- _DOCUMENT PASSAGE_:
*** Block opens ***

India’s bid to beat cervical cancer

Source: The post is based on the article “India’s bid to beat cervical cancerpublished in The Hindu on 28th December 2022. 

What is the News?

The government has recently announced that it will roll out vaccines for the prevention of cervical cancer to girls aged between 9 and 14 years through schools. Girls who do not attend schools will be given the vaccines by community outreach and mobile health teams.

Recently, the National Technical Advisory Group for Immunisation (NTAGI) had also recommended the introduction of the Human Papillomavirus (HPV) vaccine in the Universal Immunisation Programme (UIP).

What is Cervical Cancer?
Read more: Cervical Cancer
What is India’s Cervical cancer burden?

More than 58% of all cases of cervical cancer and deaths globally were estimated in Asia with India accounting for 21% of cases and 23% of deaths, followed by China (18% and 17%).

In India, the incidence rate is 18 per 1,00,000 women. The WHO has specified that countries must maintain an incidence rate of fewer than 4 new cases per 1,00,000 women a year by 2030.

To achieve that goal, 90% of girls will have to be vaccinated with the HPV vaccine by the age of 15.

About indigenous HPV vaccine, CERVAVAC
Read here: What India’s first HPV vaccine could mean for fight against cervical cancer
What is the importance of launching the HPV vaccine?
Read here: Approval for home-grown cervical cancer vaccine could be a game-changer
When the HPV vaccine will be rolled out?

The indigenous HPV vaccine is likely to be rolled out by mid-2023. A one-time catch-up vaccine will be given to 9-14-year-old adolescent girls before it is introduced at nine years.

*** Block closes ***

- _GIVEN INFORMATION_:

*** Block opens ***

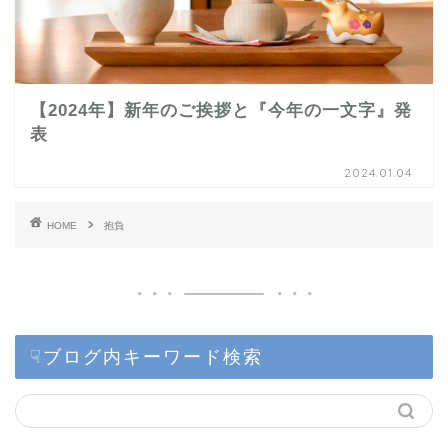
【2024年】新年のご挨拶と『今年の一文字』発
表
2024.01.04
HOME
抱負
☟ブログ内キーワード検索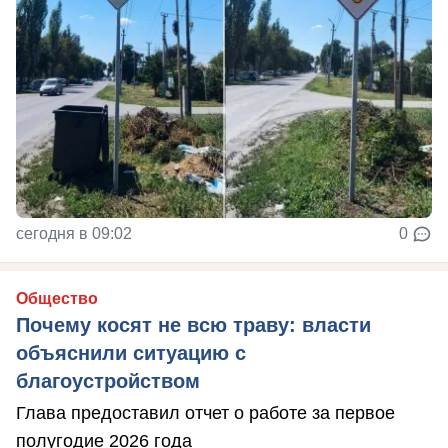
сегодня в 09:02
0
Общество
Почему косят не всю траву: власти
объяснили ситуацию с
благоустройством
Глава предоставил отчет о работе за первое
полугодие 2026 года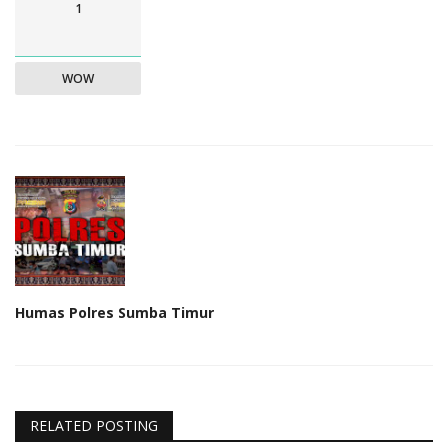
1
WOW
Humas Polres Sumba Timur
RELATED POSTING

*** Block closes ***

- _TASK LIST_:
• 1. In the cervical cancer article, what incidence rate does the WHO say countries must stay below by 2030?
• 2. Copy word for word the stretch of the cervical cancer article from "The government has" through "Cervical cancer burden?".
• 3. Pick up the cervical cancer article after its final sentence and keep writing it.

- _RESPONSES TO THE EXERCISE_:
• 1. Fewer than 4 new cases per 1,00,000 women a year.

• 2.
The government has recently announced that it will roll out vaccines for the prevention of cervical cancer to girls aged between 9 and 14 years through schools. Girls who do not attend schools will be given the vaccines by community outreach and mobile health teams.

Recently, the National Technical Advisory Group for Immunisation (NTAGI) had also recommended the introduction of the Human Papillomavirus (HPV) vaccine in the Universal Immunisation Programme (UIP).

What is Cervical Cancer?
Read more: Cervical Cancer
What is India’s Cervical cancer burden?

• 3.
What are the challenges in reducing cervical cancer?

According to the Lancet, the burden of cervical cancer remains high in Asia and Africa due to substantial geographical, and socioeconomic inequalities and lower levels of human development.

Note: In 2022, India ranked 132 out of 191 countries on the Human Development Index.

How India can reduce Cervical cancer through the HPV vaccine?

-India’s fertility rate is declining due to a variety of factors, including an improved literacy rate, an increase in the age of marriage and so forth. This should be utilised in India’s fight against cervical cancer.

-From the government, doctors to ground level health workers should launch campaigns on cervical cancer awareness, push vaccinations and screening for all girls.

-The surveillance systems and infrastructure used for COVID-19 vaccinations may also be customised to improve HPV vaccination, monitor national cervical screening programmes and improve health system capacity to deliver more efficient preventive services.